A Associação Portuguesa de Paramiloidose, tem constatado que a história natural da paramiloidose actualmente, inclui sempre um período, de duração dos estádios de doença tendencialmente mais prolongada. Este facto, deve-se ao surgimento de terapêuticas (transplante hepático, novos medicamentos sintomáticos) e a melhoria dos cuidados gerais de saúde. O aumento da duração dos estádios da doença em que os doentes apresentam uma maior incapacidade e dependência de terceiros, implica necessariamente um aumento do peso da doença nos custos directos e indirectos dos cuidados médicos, mas também aumentará a sobrecarga sobre as famílias e cuidadores, caso não se aposte na prevenção. Devido à percepção de que a doença da paramiloidose tem uma incidência cada vez maior em todo o país, com a identificação de novos indivíduos doentes com início tardio do quadro sintomático, bem como o conhecimento de portadores assintomáticos da doença, torna-se urgente, melhorar o acesso dos doentes com paramiloidose, quer à informação que os habilite a um melhor auto controlo, quer a materiais que viabilizem a auto vigilância da doença.

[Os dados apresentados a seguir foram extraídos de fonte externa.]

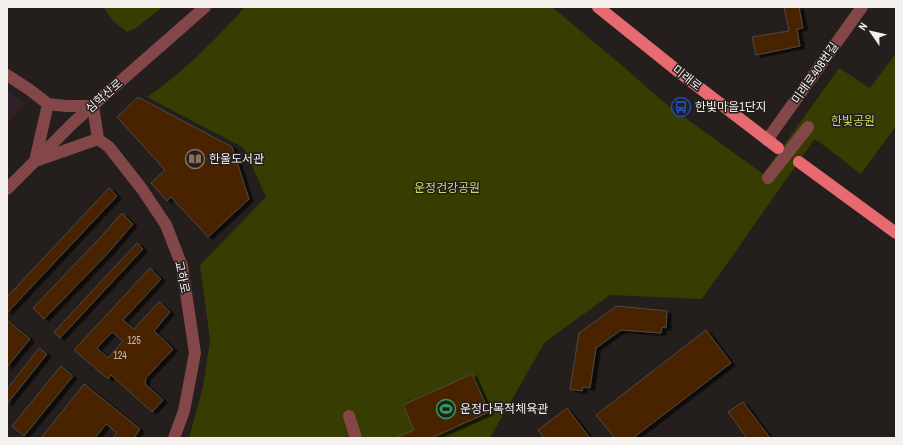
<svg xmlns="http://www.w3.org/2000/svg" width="903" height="445" viewBox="0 0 903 445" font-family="'Archivo Narrow','Noto Sans KR',sans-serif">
	<defs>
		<filter id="shadow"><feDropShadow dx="4.5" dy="2.5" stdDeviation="0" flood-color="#0009"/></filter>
	</defs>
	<rect width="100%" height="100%" fill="#241e1c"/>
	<path fill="#322129" d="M7,89L25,104L7,123Z"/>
	<path fill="#373d00" d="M103,7H163L136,28L127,32L114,22Z
		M245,7H552L625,68L662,101L763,174L839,68L870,88L896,53V126L861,174L818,141L814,140L702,299L610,295L545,342L490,438H189L203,387L210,340L200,265L266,197L244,148L147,97C182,74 217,38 245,7Z"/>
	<path fill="#492300" stroke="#4e4945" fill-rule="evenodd" filter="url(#shadow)" d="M784,7H799L803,28L797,29L800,46L756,55L752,37L789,31Z
		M138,97L232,147L249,199L208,237L171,197L167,201L151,183L165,170L117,117Z
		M109,188L117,196L7,313V297Z
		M122,213L133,224L108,253L44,319L33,308L98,240Z
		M137,243L143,249L60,338L54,332Z
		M150,268L161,279L123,320L134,329L159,302L170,312L154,331L173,349L146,378L145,384L163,400L152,412L111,375L108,379L74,350ZM112,332L123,341L108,358L97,348Z
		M617,306L667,311L666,328L662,327L661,333L621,330L596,348L590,388L583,387L582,391L570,389L579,333Z
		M7,320L30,339L7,367Z
		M706,330L731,363L633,438H615L596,415Z
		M39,348L47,354L7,404V389Z
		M61,366L73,376L24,436L12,426Z
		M472,374L489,412L431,438H395L414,430L403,405Z
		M84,384L140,429L134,438H113L117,433L106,424L95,438H41Z
		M743,402L770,438H747L728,412Z
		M567,408L590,438H544L538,430Z"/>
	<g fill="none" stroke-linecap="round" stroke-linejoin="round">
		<path stroke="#844749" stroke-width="12" d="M7,75L30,90L48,104
			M48,104L66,106H93L98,139L35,161Z
			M98,139L109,147L142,189L166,225L182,266L195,353L184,411L174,438
			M767,140L862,7
			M768,178L808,127
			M7,189L74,122L205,7
			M349,416L356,438"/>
		<path stroke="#e86a71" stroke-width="12" d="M598,7L679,72L778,148
			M799,162L896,233"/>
	</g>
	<defs>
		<symbol id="bus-ring" viewBox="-11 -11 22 22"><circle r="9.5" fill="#241e1c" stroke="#1a4fb4" stroke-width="1.5"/><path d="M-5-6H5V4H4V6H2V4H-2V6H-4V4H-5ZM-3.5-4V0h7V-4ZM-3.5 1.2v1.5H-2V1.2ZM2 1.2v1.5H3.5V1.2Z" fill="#1a4fb4"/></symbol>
		<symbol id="library-ring" viewBox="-11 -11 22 22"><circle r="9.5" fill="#241e1c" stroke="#8d6e63" stroke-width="1.5"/><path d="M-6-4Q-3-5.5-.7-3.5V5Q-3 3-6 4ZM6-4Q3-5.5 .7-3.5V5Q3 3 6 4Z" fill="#8d6e63"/></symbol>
		<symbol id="stadium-ring" viewBox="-11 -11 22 22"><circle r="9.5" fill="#241e1c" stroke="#2e9e5b" stroke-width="1.5"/><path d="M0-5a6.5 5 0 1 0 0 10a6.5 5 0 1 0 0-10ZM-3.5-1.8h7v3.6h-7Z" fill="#2e9e5b"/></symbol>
	</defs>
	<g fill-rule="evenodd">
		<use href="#bus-ring" x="670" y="96" width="22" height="22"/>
		<use href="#library-ring" x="184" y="148" width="22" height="22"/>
		<use href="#stadium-ring" x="435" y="398" width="22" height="22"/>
	</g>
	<g text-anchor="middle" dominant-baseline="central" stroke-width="3" stroke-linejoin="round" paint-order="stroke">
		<g font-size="10" fill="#c8bdb2">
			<text x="134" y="340">125</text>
			<text x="120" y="355">124</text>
		</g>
		<g font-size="12" fill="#f3f0ee" stroke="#241e1c">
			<text transform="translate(815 73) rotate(-55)">미래로408번길</text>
			<text transform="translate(687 78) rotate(38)">미래로</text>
			<text transform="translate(104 96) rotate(-41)">심학산로</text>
			<text transform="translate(182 277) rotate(78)">교하로</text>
		</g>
		<g font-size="12" fill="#f3f0ee" stroke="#241e1c" text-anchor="start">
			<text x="695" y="107">한빛마을1단지</text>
			<text x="209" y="159">한울도서관</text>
			<text x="460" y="409">운정다목적체육관</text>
		</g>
		<g font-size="12" fill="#cbdc5a" stroke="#241e1c">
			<text x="853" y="121">한빛공원</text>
			<text x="447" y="188">운정건강공원</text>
		</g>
	</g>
	<rect width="903" height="445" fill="none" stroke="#f3f0ee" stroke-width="16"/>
	<g transform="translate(871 32) rotate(304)" stroke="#241e1c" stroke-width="3" paint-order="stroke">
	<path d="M0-3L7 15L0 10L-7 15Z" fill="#f3f0ee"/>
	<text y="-6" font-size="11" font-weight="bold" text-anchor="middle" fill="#f3f0ee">N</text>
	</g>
</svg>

Com a instituição o Dia Nacional da Luta Contra a Paramiloidose, no dia 16 de Junho, data do falecimento do Professor Doutor Corino de Andrade, a Associação Portuguesa de Paramiloidose, pretende:

• Alertar as entidades responsáveis pela implementação das políticas de saúde pública, para o desenvolvimento de acções informativas à comunidade e acções formativas aos vários profissionais de saúde.

• Alertar para necessidade de avaliar as infra-estruturas existentes ou a utilizar para a vigilância e acompanhamento da realidade da paramiloidose em Portugal (exemplo: o conhecimento de portadores assintomáticos da doença, ou seja, cuja sintomatologia da doença não se manifesta nesses indivíduos, mas que a probabilidade de transmissão aos descendentes é de 50%).

• Avaliar a eficácia das diversas práticas utilizadas no apoio aos doentes e respectivas famílias, para garantir a todos os doentes o acesso a cuidados de saúde adequados.

• Melhorar o acesso dos doentes com Paramiloidose, quer à informação que os habilite a um melhor autocontrolo, quer a materiais que viabilizem a auto vigilância da doença, capacitando os indivíduos em risco, bem como os doentes, para as decisões e simultaneamente aumentar o grau de responsabilidade individual e social da doença.

Vila do Conde, 15 de Fevereiro de 2008.